A Moscow court on Wednesday sentenced prominent Russian rights defender and election monitor Grigory Melkonyants to five years in prison on charges of involvement with a foreign “undesirable organization.” It’s yet another hideous result of Russia’s perversion of the justice system to punish independent civic activism.
Melkonyants, who has been in pretrial custody since August 2023, is a co-founder of Golos, Russia’s leading independent election monitoring group. In 2013, Golos was one of the first Russian civil society organizations that authorities designated a “foreign agent,” a smearing label that imposes absurd restrictions and penalties, incompatible with international law. Although the government eventually stripped Golos of its registration, that did not stop the group from continuing to monitor elections nationwide.
The charges against Melkonyants stem from Golos’s former membership in the European Network of Election Monitoring Organizations, which Russian authorities banned as “undesirable” in September 2021. Golos was no longer a member at that time, but when it comes to punishing civic activists, the authorities, as usual, have not let facts get in the way.
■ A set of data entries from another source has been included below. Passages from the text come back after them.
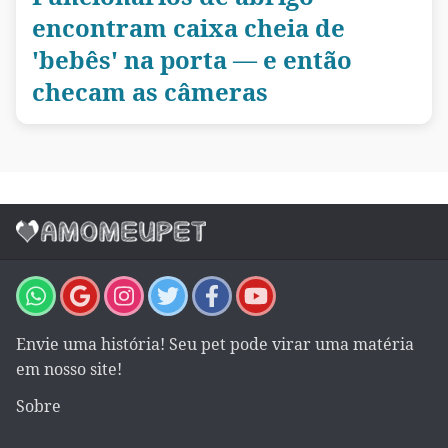
encontram caixa cheia de
'bebês' na porta — e então
checam as câmeras
Envie uma história! Seu pet pode virar uma matéria
em nosso site!
Sobre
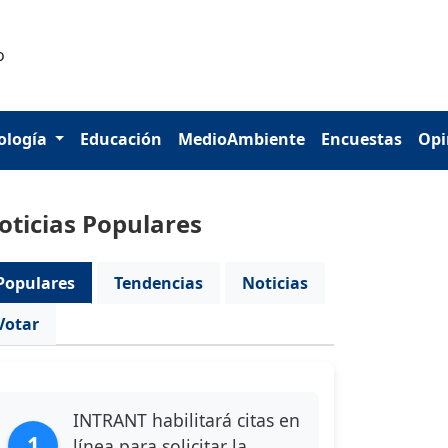
ología
Educación
MedioAmbiente
Encuestas
Opi
oticias Populares
Populares
Tendencias
Noticias
Votar
INTRANT habilitará citas en
1
línea para solicitar la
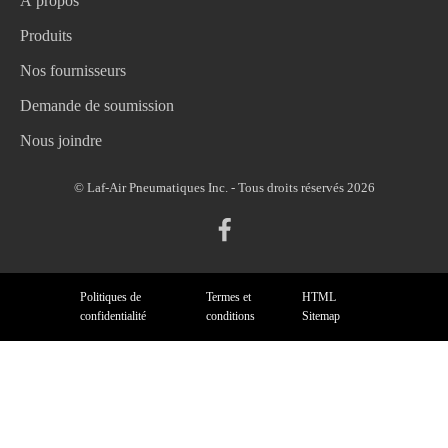
À propos
Produits
Nos fournisseurs
Demande de soumission
Nous joindre
© Laf-Air Pneumatiques Inc. - Tous droits réservés 2026
Politiques de
Termes et
HTML
confidentialité
conditions
Sitemap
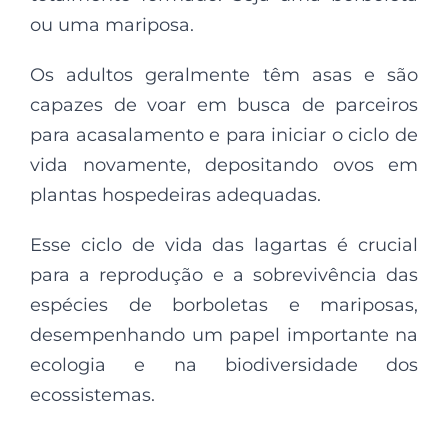
ou uma mariposa.
Os adultos geralmente têm asas e são
capazes de voar em busca de parceiros
para acasalamento e para iniciar o ciclo de
vida novamente, depositando ovos em
plantas hospedeiras adequadas.
Esse ciclo de vida das lagartas é crucial
para a reprodução e a sobrevivência das
espécies de borboletas e mariposas,
desempenhando um papel importante na
ecologia e na biodiversidade dos
ecossistemas.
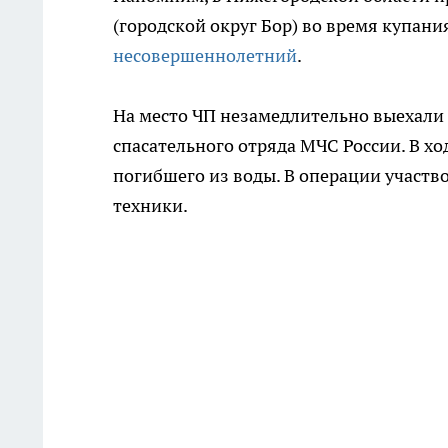
(городской округ Бор) во время купан
несовершеннолетний
.
На место ЧП незамедлительно выехали
спасательного отряда МЧС России. В х
погибшего из воды. В операции участво
техники.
The Council of Russian Human Rights Organizations, an informal association of the country’s leading groups, condemned the verdict and draconian sentence against Melkonyants, calling them “politically motivated, arbitrary, and lawless.”
In his final statement before the verdict, Melkonyants urged his colleagues and supporters to continue and rejoice in their work: “Monitor [elections], participate … raise the level of honesty and common sense… one step after another, one day after another.”
The list of political prisoners in Russia maintained by Memorial, a leading Russian human rights organization, currently includes over 950 people. The number of politically motivated criminal cases against government critics escalated sharply after Russia’s full-scale invasion of Ukraine and new war censorship laws in 2022. Melkonyants is one of the few prominent rights defenders to be handed a prison sentence. Another, Oleg Orlov, co-chair of Memorial, had been sentenced to two-and-a-half years’ imprisonment in February 2024 for repeatedly speaking out against Russia’s war on Ukraine and was released as part of a historic prisoner swap between Russia, the United States, and Germany in August.
Melkonyants’s prison sentence sends another chilling signal to all Russian human rights defenders who continue their work despite great personal risks. The government should free him immediately and unconditionally put an end to politically motivated repression.